[Chart interpretation exercises]
----

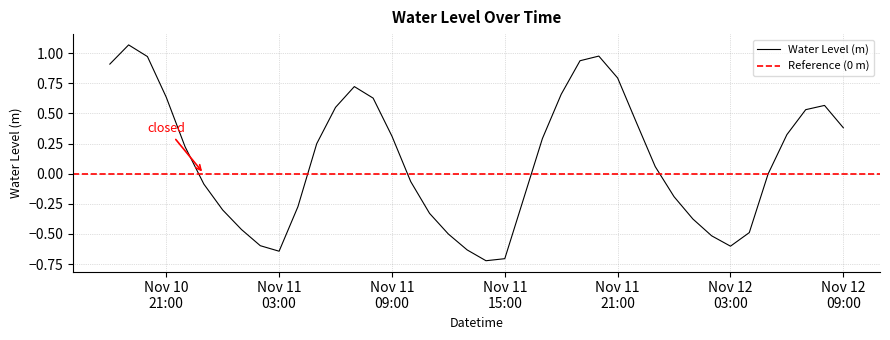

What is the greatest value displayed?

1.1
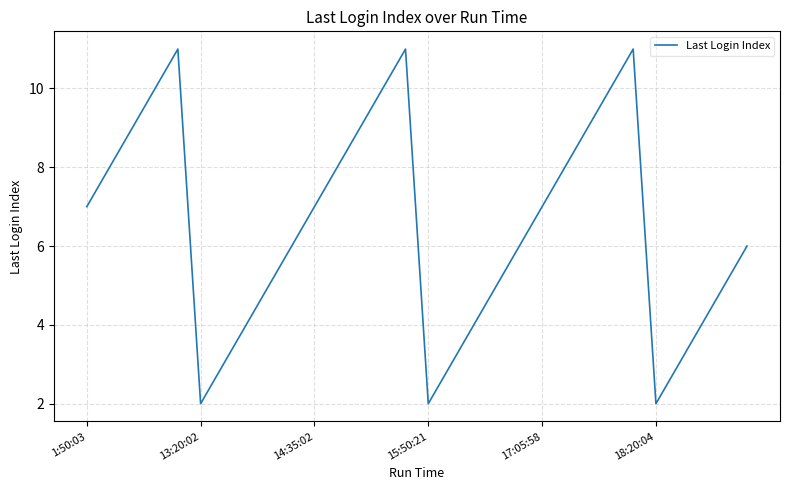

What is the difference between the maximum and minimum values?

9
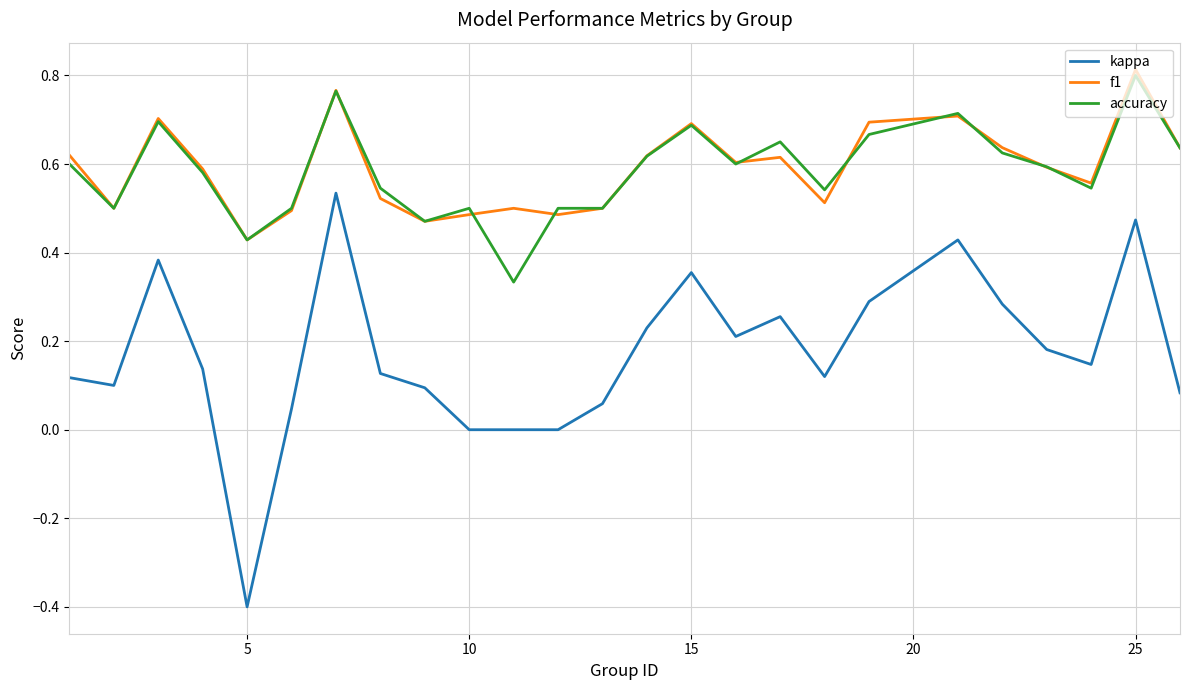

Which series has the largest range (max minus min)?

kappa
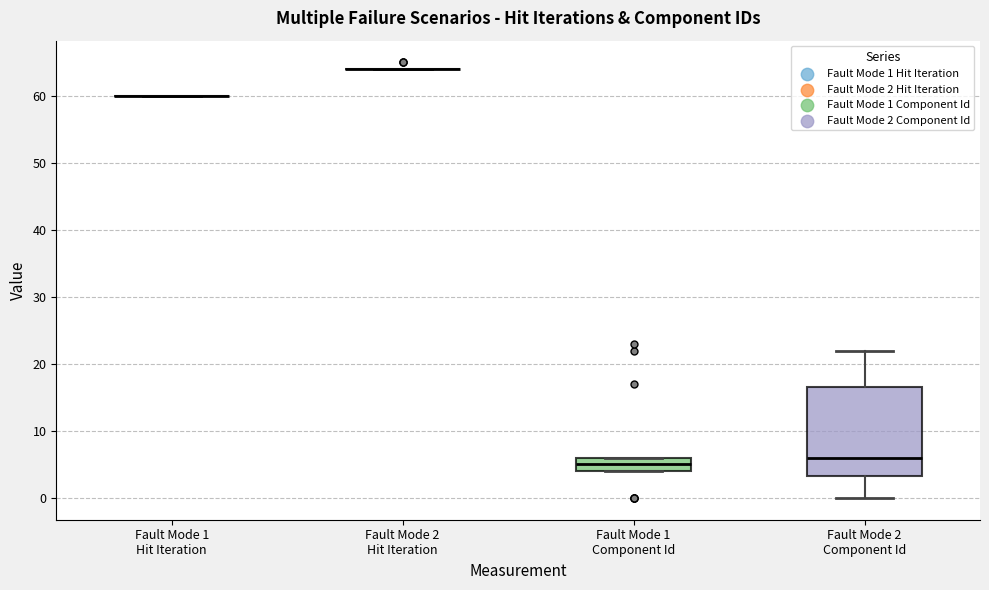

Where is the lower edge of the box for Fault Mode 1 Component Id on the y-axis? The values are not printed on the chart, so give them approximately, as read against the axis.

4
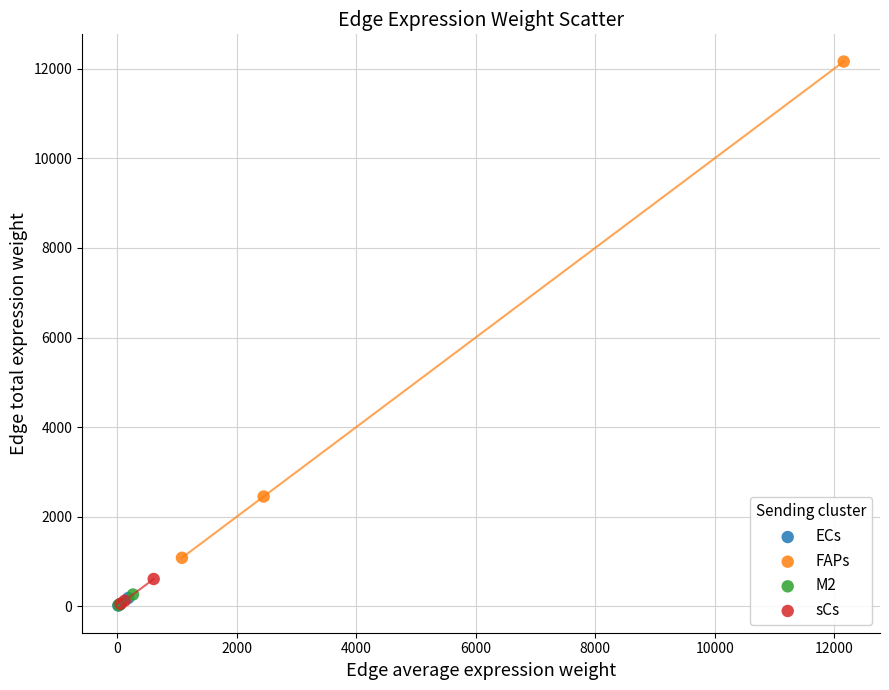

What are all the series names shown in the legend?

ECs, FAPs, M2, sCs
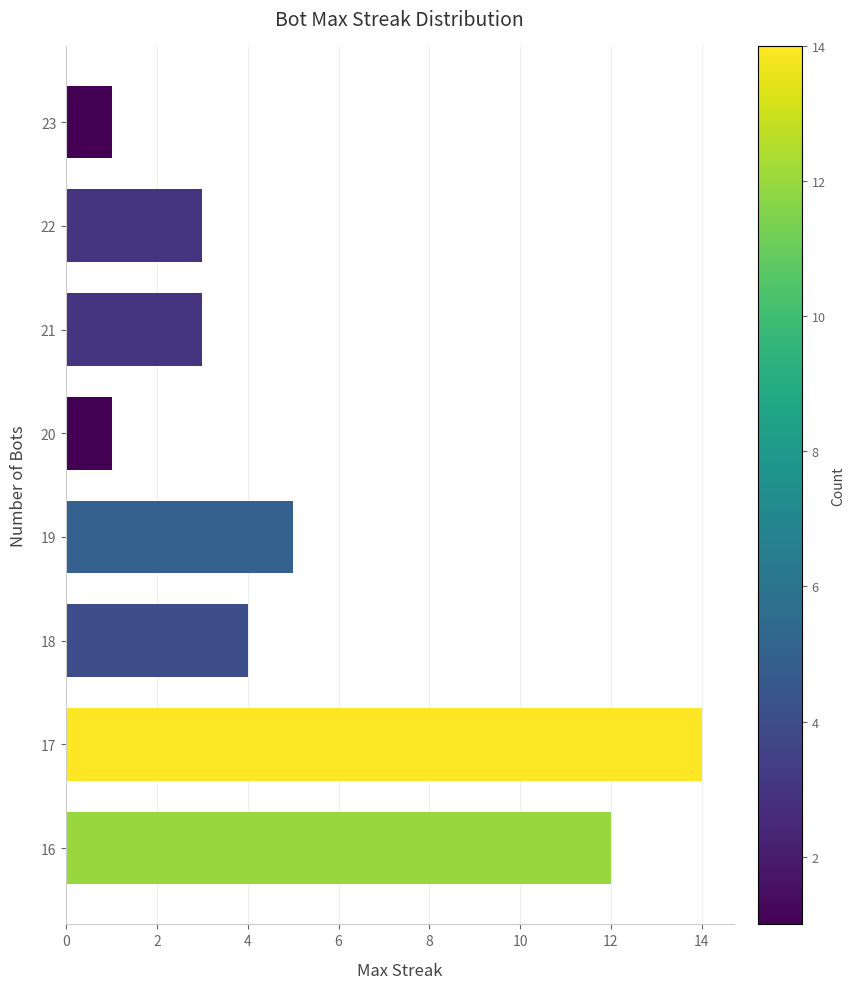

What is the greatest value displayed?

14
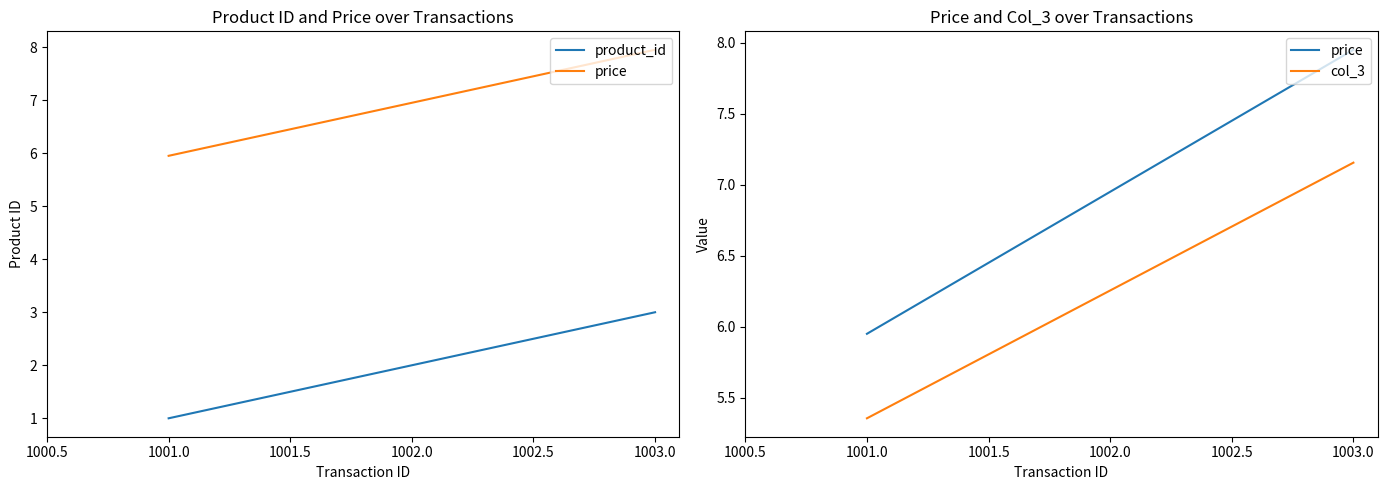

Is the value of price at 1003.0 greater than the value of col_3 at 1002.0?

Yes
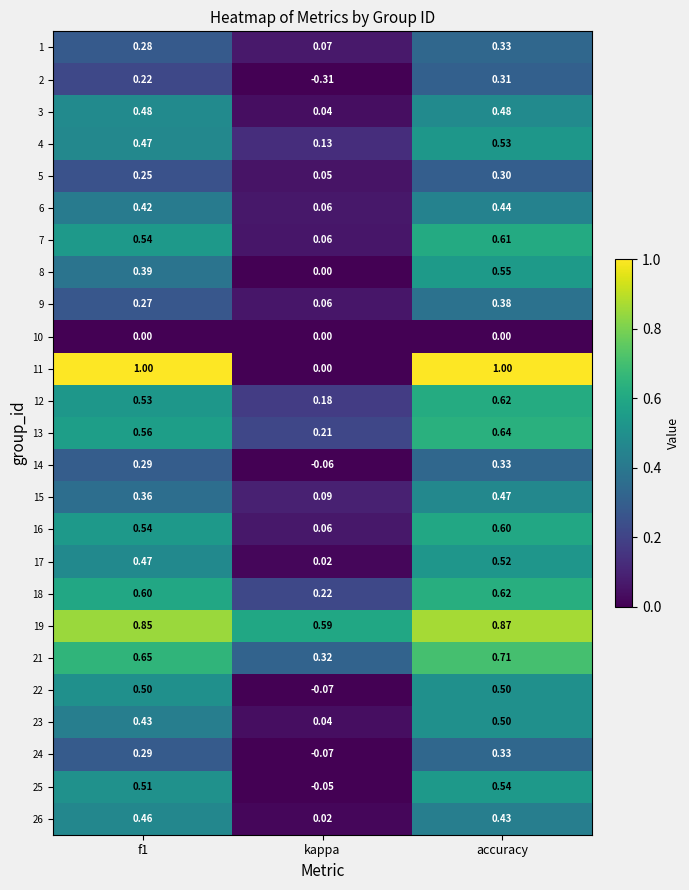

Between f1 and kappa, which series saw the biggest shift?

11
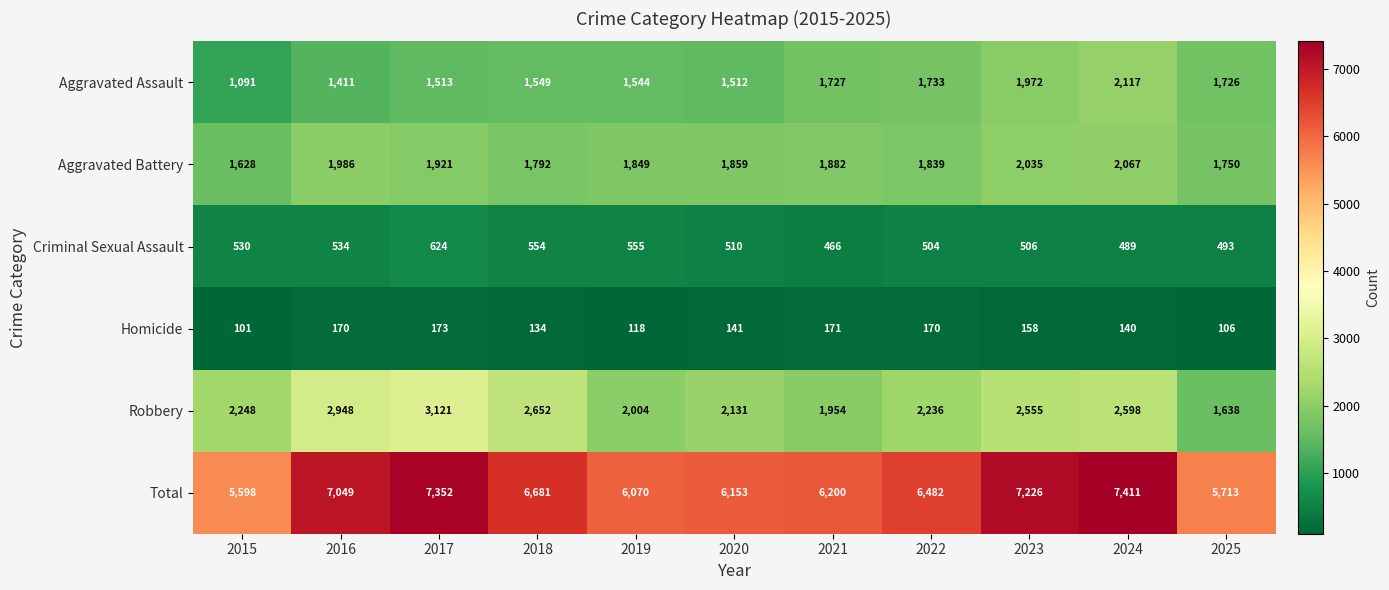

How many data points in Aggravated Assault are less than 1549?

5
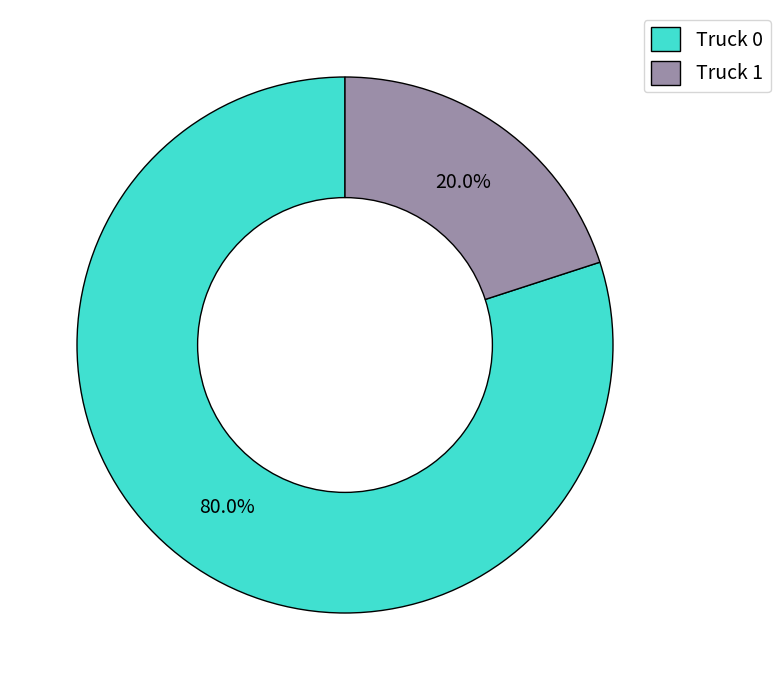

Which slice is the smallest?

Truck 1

----

→ WHAT YOU HAVE TO DO
Update the stretch of rows from the start through the line that contains "Between f1 and" by replacing "displayed" with "shown" and leaving everything else unchanged. Omit the pictures from your answer.

→ FINISHED EXERCISE
What is the greatest value shown?

1.1

What is the difference between the maximum and minimum values?

9

Which series has the largest range (max minus min)?

kappa

Where is the lower edge of the box for Fault Mode 1 Component Id on the y-axis? The values are not printed on the chart, so give them approximately, as read against the axis.

4

What are all the series names shown in the legend?

ECs, FAPs, M2, sCs

What is the greatest value shown?

14

Is the value of price at 1003.0 greater than the value of col_3 at 1002.0?

Yes

Between f1 and kappa, which series saw the biggest shift?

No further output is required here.